Concrètement, un site peut afficher du vert partout dans Rank Math et rester invisible sur Google. C'est même un cas classique : les balises sont parfaites, mais la case anti-indexation de WordPress est restée cochée, ou le sitemap renvoie une erreur 404, ou le robots.txt bloque les fichiers CSS dont Google a besoin pour comprendre la page. Le plugin ne signale rien, parce que ce n'est pas son métier.

C'est aussi pour ça que la question « quel est le meilleur plugin » est moins décisive qu'elle en a l'air. La différence entre Rank Math et Yoast se compte en quelques pourcents de confort. La différence entre un site surveillé et un site non surveillé se compte en mois d'invisibilité.

Ce que Solo SEO fait que ton plugin ne fait pas

On a créé Solo SEO exactement pour ce trou. L'outil se place après le plugin, pas à sa place : il analyse le site tel que Google le voit réellement, une fois le plugin passé.

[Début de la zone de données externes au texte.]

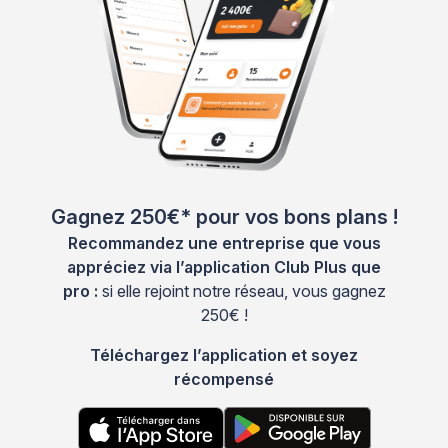
Gagnez 250€* pour vos bons plans !
Recommandez une entreprise que vous
appréciez via l’application Club Plus que
pro :
si elle rejoint notre réseau, vous gagnez
250€ !
Téléchargez l’application et soyez
récompensé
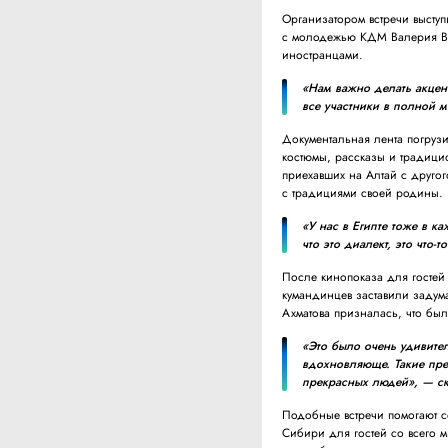
Организатором встречи высту
с молодежью КДМ Валерия Вол
иностранцами.
«Нам важно делать акцент
все участники в полной 
Документальная лента погруз
костюмы, рассказы и традици
приехавших на Алтай с другог
с традициями своей родины.
«У нас в Египте тоже в 
что это диалект, это что
После кинопоказа для гостей 
кумандинцев заставили задума
Ахматова призналась, что бы
«Это было очень удивител
вдохновляюще. Такие пре
прекрасных людей», — ск
Подобные встречи помогают с
Сибири для гостей со всего 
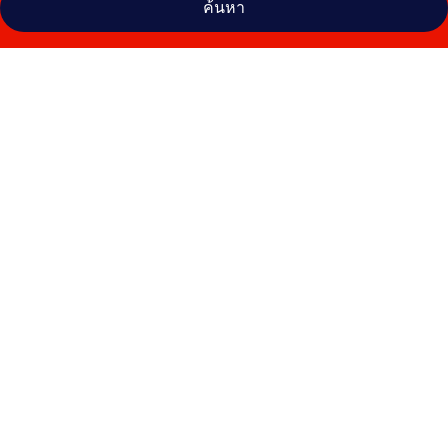
ค้นหา
คลัง
ภาพ
โรง
แร
มนิก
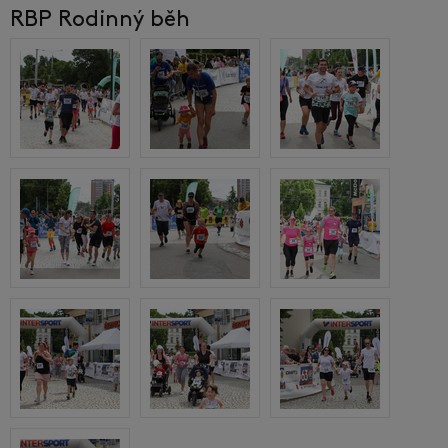
RBP Rodinný běh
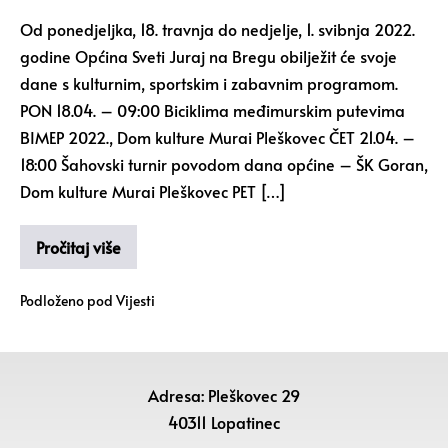
Od ponedjeljka, 18. travnja do nedjelje, 1. svibnja 2022.
godine Općina Sveti Juraj na Bregu obilježit će svoje
dane s kulturnim, sportskim i zabavnim programom.
PON 18.04. – 09:00 Biciklima međimurskim putevima
BIMEP 2022., Dom kulture Murai Pleškovec ČET 21.04. –
18:00 Šahovski turnir povodom dana općine – ŠK Goran,
Dom kulture Murai Pleškovec PET […]
Pročitaj više
Podloženo pod
Vijesti
Adresa: Pleškovec 29
40311 Lopatinec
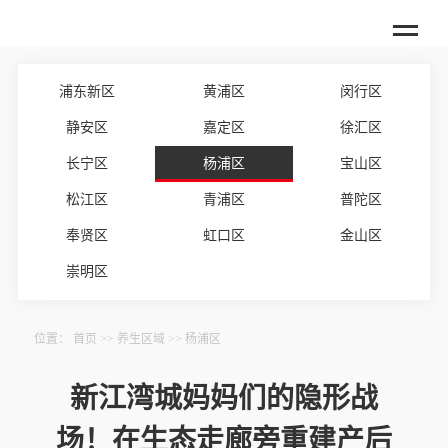
浦东新区
黄浦区
闵行区
静安区
嘉定区
徐汇区
长宁区
杨浦区
宝山区
松江区
青浦区
普陀区
奉贤区
虹口区
金山区
崇明区
位置：
首页
>>
养生区域
>>
杨浦区
新江湾城妈妈们的隐形战
场！在生态走廊旁重建产后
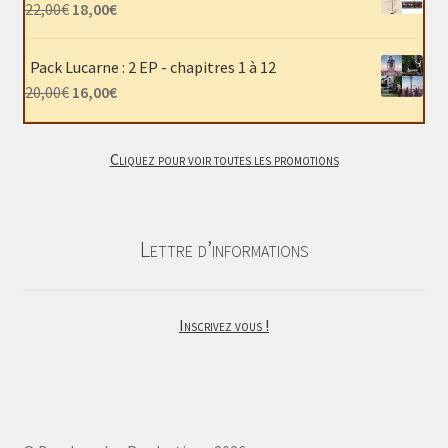
était :
est :
Le
Le
22,00
€
18,00
€
40,00€.
30,00€.
prix
prix
initial
actuel
Pack Lucarne : 2 EP - chapitres 1 à 12
était :
est :
Le
Le
20,00
€
16,00
€
22,00€.
18,00€.
prix
prix
initial
actuel
Cliquez pour voir toutes les promotions
était :
est :
20,00€.
16,00€.
Lettre d’informations
Inscrivez vous !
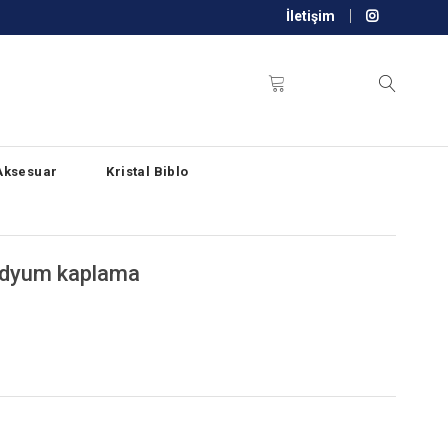
İletişim
Aksesuar
Kristal Biblo
Rodyum kaplama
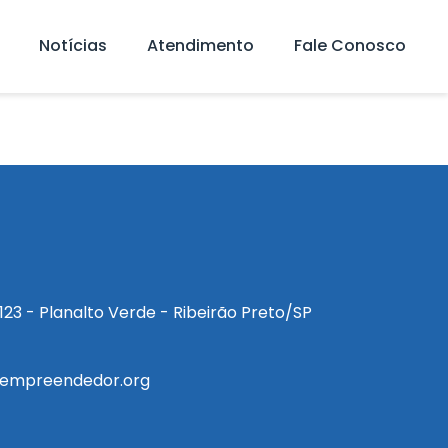
Notícias
Atendimento
Fale Conosco
a, 123 - Planalto Verde - Ribeirão Preto/SP
empreendedor.org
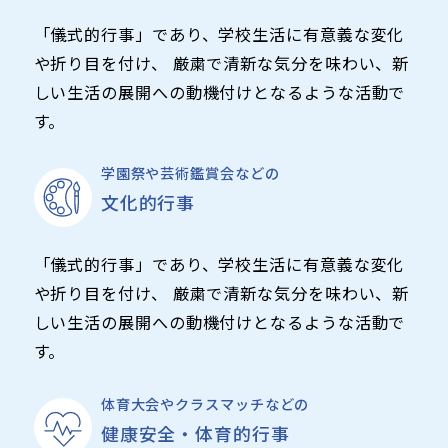
「儀式的行事」であり、学校生活に有意義な変化
や折り目を付け、 厳粛で清新な気分を味わい、新
しい生活の展開への動機付けとなるような活動で
す。
学園祭や芸術鑑賞会などの
文化的行事
「儀式的行事」であり、学校生活に有意義な変化
や折り目を付け、 厳粛で清新な気分を味わい、新
しい生活の展開への動機付けとなるような活動で
す。
体育大会やクラスマッチなどの
健康安全・体育的行事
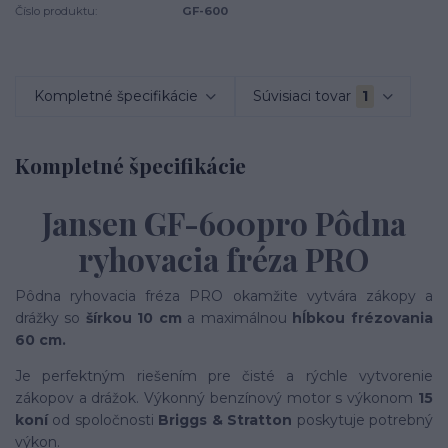
Číslo produktu:
GF-600
Kompletné špecifikácie
Súvisiaci tovar
1
Kompletné špecifikácie
Jansen GF-600pro Pôdna
ryhovacia fréza PRO
Pôdna ryhovacia fréza PRO okamžite vytvára zákopy a
drážky so
šírkou 10 cm
a maximálnou
hĺbkou frézovania
60 cm.
Je perfektným riešením pre čisté a rýchle vytvorenie
zákopov a drážok. Výkonný benzínový motor s výkonom
15
koní
od spoločnosti
Briggs & Stratton
poskytuje potrebný
výkon.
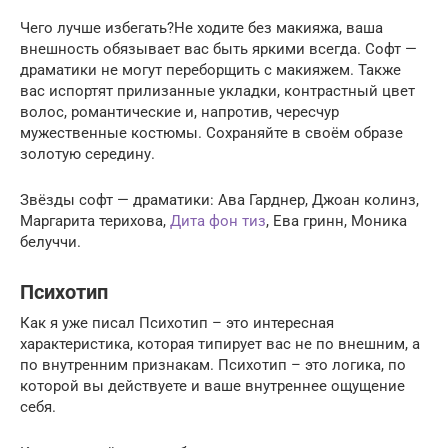
Чего лучше избегать?Не ходите без макияжа, ваша
внешность обязывает вас быть яркими всегда. Софт —
драматики не могут переборщить с макияжем. Также
вас испортят прилизанные укладки, контрастный цвет
волос, романтические и, напротив, чересчур
мужественные костюмы. Сохраняйте в своём образе
золотую середину.
Звёзды софт — драматики: Ава Гарднер, Джоан колинз,
Маргарита терихова,
Дита фон тиз
, Ева гринн, Моника
белуччи.
Психотип
Как я уже писал Психотип – это интересная
характеристика, которая типирует вас не по внешним, а
по внутренним признакам. Психотип – это логика, по
которой вы действуете и ваше внутреннее ощущение
себя.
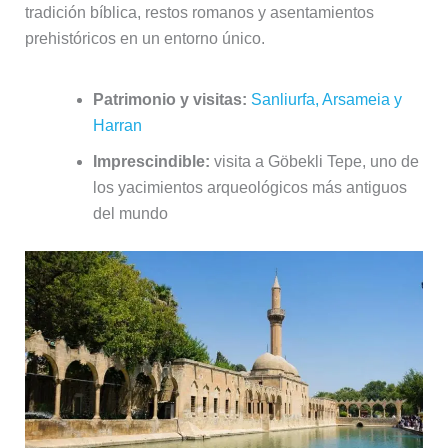
tradición bíblica, restos romanos y asentamientos
prehistóricos en un entorno único.
Patrimonio y visitas:
Sanliurfa, Arsameia y
Harran
Imprescindible:
visita a Göbekli Tepe, uno de
los yacimientos arqueológicos más antiguos
del mundo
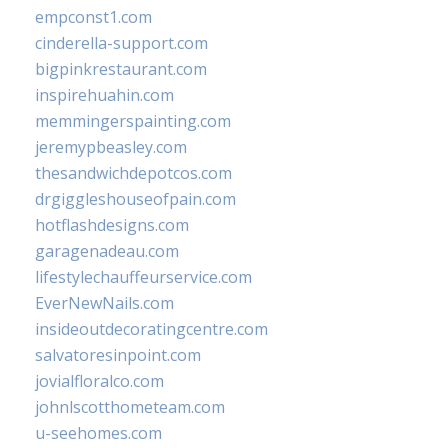
empconst1.com
cinderella-support.com
bigpinkrestaurant.com
inspirehuahin.com
memmingerspainting.com
jeremypbeasley.com
thesandwichdepotcos.com
drgiggleshouseofpain.com
hotflashdesigns.com
garagenadeau.com
lifestylechauffeurservice.com
EverNewNails.com
insideoutdecoratingcentre.com
salvatoresinpoint.com
jovialfloralco.com
johnlscotthometeam.com
u-seehomes.com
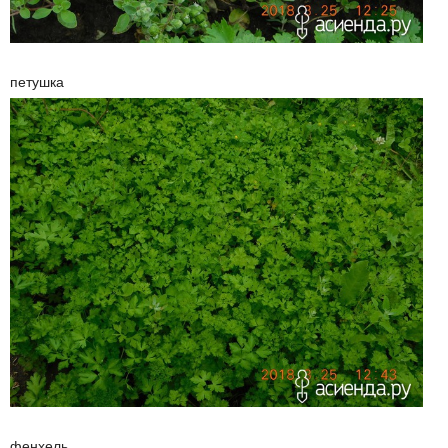
петушка
фенхель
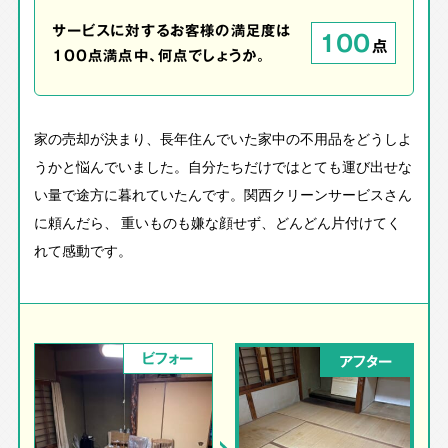
サービスに対するお客様の満足度は
100
点
100点満点中、何点でしょうか。
家の売却が決まり、長年住んでいた家中の不用品をどうしよ
うかと悩んでいました。自分たちだけではとても運び出せな
い量で途方に暮れていたんです。関西クリーンサービスさん
に頼んだら、 重いものも嫌な顔せず、どんどん片付けてく
れて感動です。
ビフォー
アフター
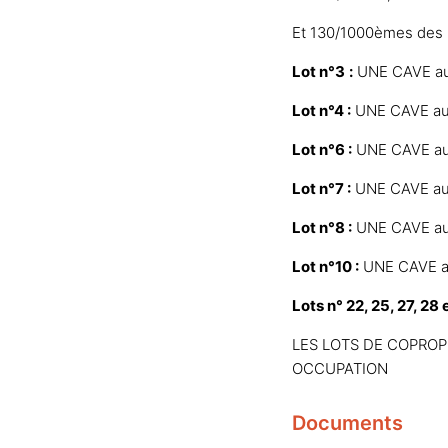
Et 130/1000èmes des 
Lot n°3
:
UNE CAVE au 
Lot n°4 :
UNE CAVE au 
Lot n°6 :
UNE CAVE au 
Lot n°7 :
UNE CAVE au 
Lot n°8 :
UNE CAVE au 
Lot n°10 :
UNE CAVE au
Lots n° 22, 25, 27, 28 e
LES LOTS DE COPROP
OCCUPATION
Documents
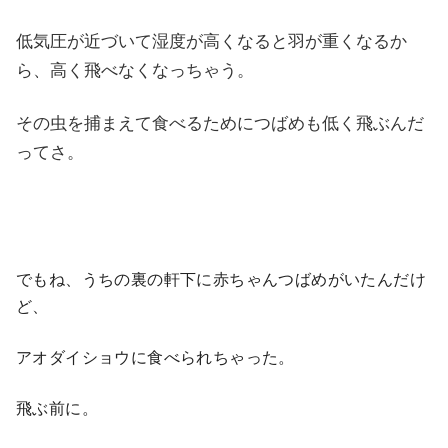
低気圧が近づいて湿度が高くなると羽が重くなるか
ら、高く飛べなくなっちゃう。
その虫を捕まえて食べるためにつばめも低く飛ぶんだ
ってさ。
でもね、うちの裏の軒下に赤ちゃんつばめがいたんだけ
ど、
アオダイショウに食べられちゃった。
飛ぶ前に。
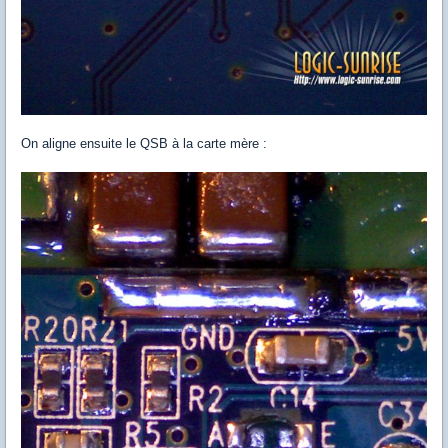
On aligne ensuite le QSB à la carte mère :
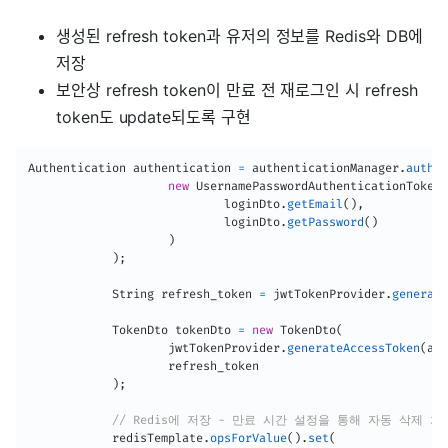
생성된 refresh token과 유저의 정보를 Redis와 DB에
저장
보안상 refresh token이 만료 전 재로그인 시 refresh
token도 update되도록 구현
Authentication
 authentication 
=
 authenticationManager
.
authen
new
UsernamePasswordAuthenticationToken
(
                            loginDto
.
getEmail
(
)
,
                            loginDto
.
getPassword
(
)
)
)
;
String
 refresh_token 
=
 jwtTokenProvider
.
generate
TokenDto
 tokenDto 
=
new
TokenDto
(
                    jwtTokenProvider
.
generateAccessToken
(
aut
                    refresh_token

)
;
// Redis에 저장 - 만료 시간 설정을 통해 자동 삭제 처
            redisTemplate
.
opsForValue
(
)
.
set
(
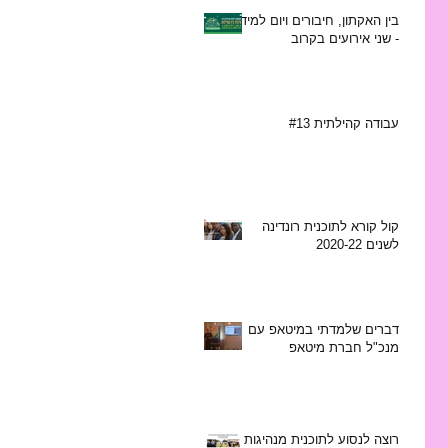
בין האקתון, חיבורים ויום למידה
- שני אירועים בקרוב
עבודה קהילתית #13
קול קורא לתוכנית רונדינה
לשנים 2020-22
דברים שלמדתי במיטאפ עם
מנכ"ל חברת מיטאפ
רוצה לנסוע לתוכנית מנהיגות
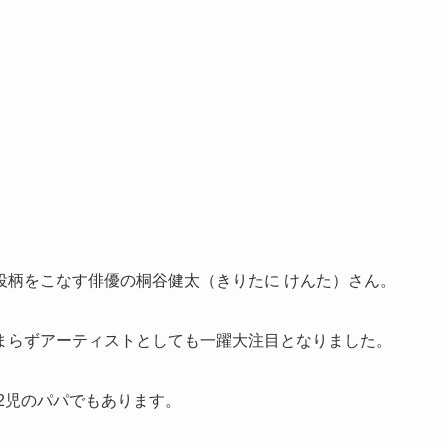
役柄をこなす俳優の桐谷健太（きりたに けんた）さん。
まらずアーティストとしても一躍大注目となりました。
、2児のパパでもあります。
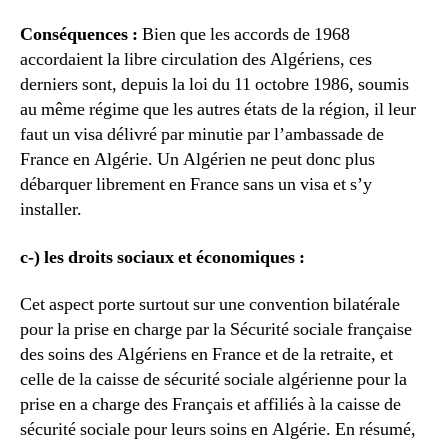
Conséquences :
Bien que les accords de 1968
accordaient la libre circulation des Algériens, ces
derniers sont, depuis la loi du 11 octobre 1986, soumis
au même régime que les autres états de la région, il leur
faut un visa délivré par minutie par l’ambassade de
France en Algérie. Un Algérien ne peut donc plus
débarquer librement en France sans un visa et s’y
installer.
c-) les droits sociaux et économiques :
Cet aspect porte surtout sur une convention bilatérale
pour la prise en charge par la Sécurité sociale française
des soins des Algériens en France et de la retraite, et
celle de la caisse de sécurité sociale algérienne pour la
prise en a charge des Français et affiliés à la caisse de
sécurité sociale pour leurs soins en Algérie. En résumé,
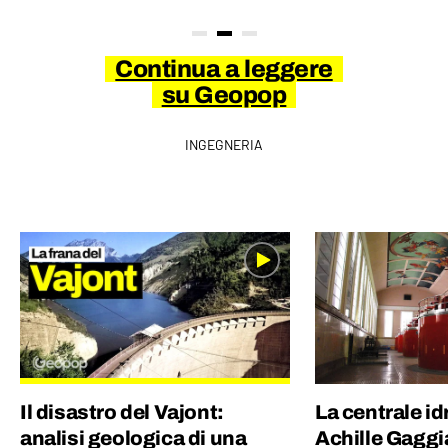
Continua a leggere
su Geopop
INGEGNERIA
Il disastro del Vajont:
La centrale id
analisi geologica di una
Achille Gaggi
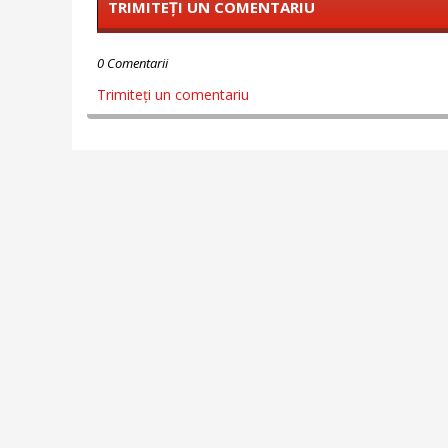
TRIMITEȚI UN COMENTARIU
0 Comentarii
Trimiteți un comentariu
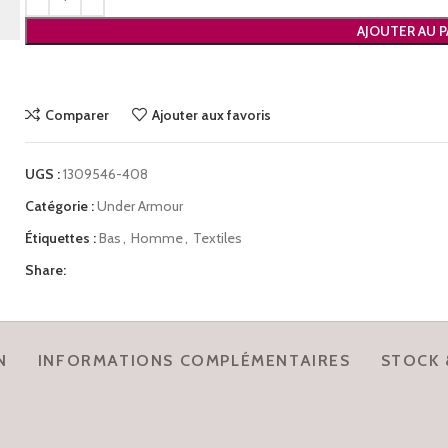
AJOUTER AU P
Comparer
Ajouter aux favoris
UGS :
1309546-408
Catégorie :
Under Armour
Étiquettes :
Bas
,
Homme
,
Textiles
Share:
N
INFORMATIONS COMPLÉMENTAIRES
STOCK 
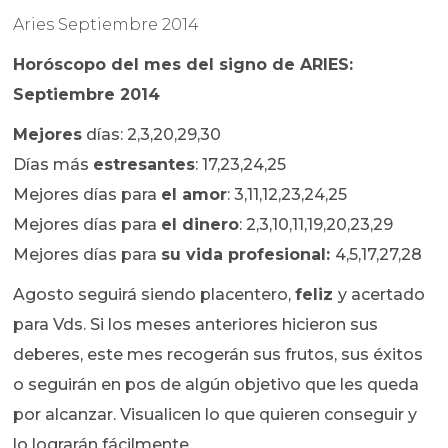
Aries Septiembre 2014
Horóscopo del mes del signo de ARIES:
Septiembre 2014
Mejores
días: 2,3,20,29,30
Días más
estresantes
: 17,23,24,25
Mejores días para
el amor
: 3,11,12,23,24,25
Mejores días para
el dinero
: 2,3,10,11,19,20,23,29
Mejores días para
su vida profesional:
4,5,17,27,28
Agosto seguirá siendo placentero,
feliz
y acertado
para Vds. Si los meses anteriores hicieron sus
deberes, este mes recogerán sus frutos, sus éxitos
o seguirán en pos de algún objetivo que les queda
por alcanzar. Visualicen lo que quieren conseguir y
lo lograrán fácilmente.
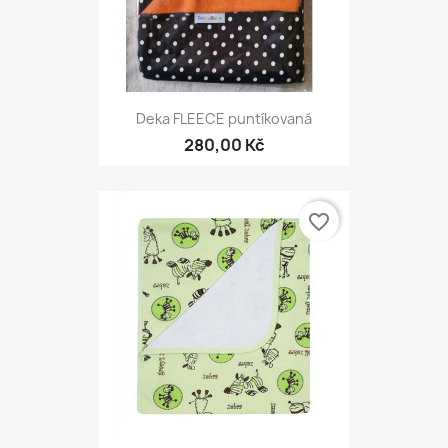
Deka FLEECE puntíkovaná
280,00 Kč
favorite_border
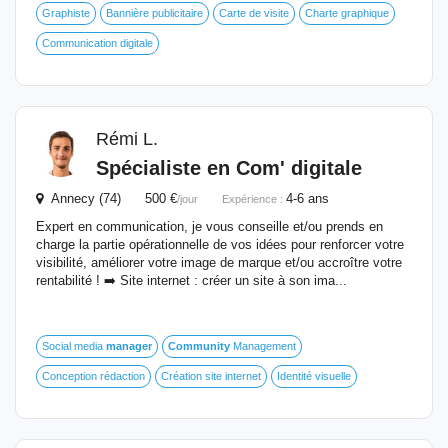
Graphiste
Bannière publicitaire
Carte de visite
Charte graphique
Communication digitale
Rémi L.
Spécialiste en Com' digitale
Annecy (74) 500 €
4-6 ans
/jour
Expérience :
Expert en communication, je vous conseille et/ou prends en
charge la partie opérationnelle de vos idées pour renforcer votre
visibilité, améliorer votre image de marque et/ou accroître votre
rentabilité ! ➡️ Site internet : créer un site à son ima...
Social media
manager
Community
Management
Conception rédaction
Création site internet
Identité visuelle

L'audit détecte ton CMS, explore tes pages et vérifie ce que ton plugin a produit pour de vrai : titles absents, dupliqués ou trop longs, meta descriptions manquantes, H1 multiples ou absents, canonical incohérente, noindex posé par erreur, sitemap qui renvoie une 404, robots.txt qui bloque des ressources utiles, HTTPS mal redirigé, données structurées, images non optimisées, vitesse mobile et Core Web Vitals. Chaque problème arrive avec une explication en français et l'action précise à faire, sans jargon.

Ensuite, tu suis tes mots-clés et tu regardes tes positions bouger mois après mois, avec les données réelles de Google Search Console. C'est la partie qu'aucune extension WordPress ne couvre, et c'est celle qui fait la différence sur douze mois.

Le plan gratuit, sans carte bancaire, te donne un audit de ton site chaque mois et le guide SEO en entier. Le plan Starter, à 24,99 € HT par mois, ouvre les audits réguliers, 50 mots-clés suivis, la connexion à Search Console et Analytics et l'export PDF. Les alertes automatiques de régression et l'analyse des concurrents arrivent au plan Pro. Si tu hésites sur le budget à mettre dans tes outils, on a écrit un article entier sur la question : outil SEO gratuit ou payant.

Par où commencer cette semaine

Si tu n'as aucun plugin SEO : installe Rank Math, choisis le mode « Facile » dans l'assistant, connecte Google Search Console, et renseigne le title tag et la meta description de tes cinq pages les plus importantes. Deux heures, une bonne fois.

Si tu as déjà Yoast : ne change rien. Vérifie plutôt qu'un seul plugin SEO est actif, que ton sitemap répond bien, et que tes pages principales ont chacune un title unique. Ce sont ces trois points qui bougent tes positions, pas le nom du plugin.

Si tu as deux plugins SEO actifs : c'est ton urgence de la semaine. Sauvegarde, choisis lequel tu gardes, importe les réglages, supprime l'autre, contrôle le code source. Trente minutes qui valent tous les comparatifs du monde.

Le meilleur plugin SEO WordPress gratuit, au fond, c'est celui que tu ouvres vraiment. Et il comptera toujours moins que la personne qui vérifie, chaque mois, que Google trouve bien ton site.